Rats! Toyota’s Tasty Wires Attract Too Much Rodent Love

Wilbert Tan

In California, thousands of Toyota owners filed a class-action lawsuit against the Japanese car brand, alleging that the wiring in their cars attracted rodents and other animals that then chew through the material, causing hundreds if not thousands of dollars in damages.


According to the lawsuit, a soy-based insulation used by Toyota in many of the vehicles it manufactured from 2012 to 2016 proves an irresistible bait for rodents such as mice, rats, and squirrels. Once chewed through, wiring and electrical troubles commence because the workmanship can no longer achieve its intended function.

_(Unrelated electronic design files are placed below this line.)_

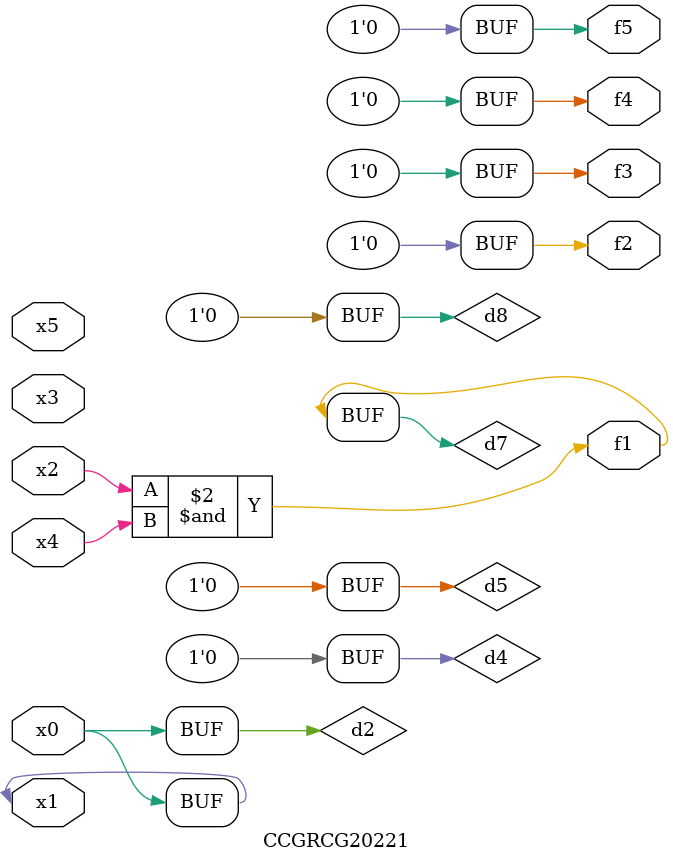
<source format=v>
module CCGRCG20221(
	input x0, x1, x2, x3, x4, x5,
	output f1, f2, f3, f4, f5
);

	wire d1, d2, d3, d4, d5, d6, d7, d8, d9;

	nand (d1, x1);
	buf (d2, x0, x1);
	nand (d3, x2, x4);
	and (d4, d1, d2);
	and (d5, d1, d2);
	nand (d6, d1, d3);
	not (d7, d3);
	xor (d8, d5);
	nor (d9, d5, d6);
	assign f1 = d7;
	assign f2 = d8;
	assign f3 = d8;
	assign f4 = d8;
	assign f5 = d8;
endmodule

</source>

Toyota responded by saying the soy-based insulated wiring in their vehicles does not amount to a defect in material or workmanship, and so they deny the owners coverage under Toyota’s New Vehicle Limited Warranty. With Toyota’s refusal to cover the cost of repairs, consumers have to pay out of pocket, and herein lies the gist of the legal dispute.

Typically, when you see a lawsuit over faulty product, it’s often because of reasons like manufacturing defect, lack of testing, or some other shortcoming that only becomes obvious with time. Unfortunately, this Toyota lawsuit is none of these, and it’s hard to predict that such a thing would even happen.

The complainant’s side

The lawyers behind the lawsuit say that the soy-based insulated wiring should fall under the manufacturer’s Vehicle Limited Warranty program. They reason that the exclusion affects the complainants’ right to reimbursement or coverage, as wells the value of the purchased or leased Toyota vehicle with soy-based insulated wiring.

“Toyota is refusing to repair these cars under warranty, and these are also expensive repairs,” Benjamin Johns, lead attorney on the lawsuit, said in an interview. “There are real damages here, and we’re trying to get, at a minimum, these kinds of repairs covered by the warranty.”

Toyota’s defense


Toyota did not comment on the pending lawsuit. However, an official spokesperson released a statement, arguing that rodent damage to wiring occurs across the industry, and the problem is not specific to any brand or model.

Fellow Japanese carmaker Honda is facing a similar lawsuit, and have been more vocal with their response.

“The fact that rodents are drawn to chew on wiring in homes, cars or anywhere else significantly predates the introduction of soy-based wiring by several decades,” a Honda spokesperson said.

Soy-based wires may be good for the environment, but with mounting complaints, perhaps it’s time for the car giant to rethink the manufacturing process for their car wiring. That said, these wires are an industry standard nowadays, so regardless if you own a Toyota, a Honda, or some other car brand built from 2012 onward, you may want to spray your wiring with rodent repellent to protect them from chewing.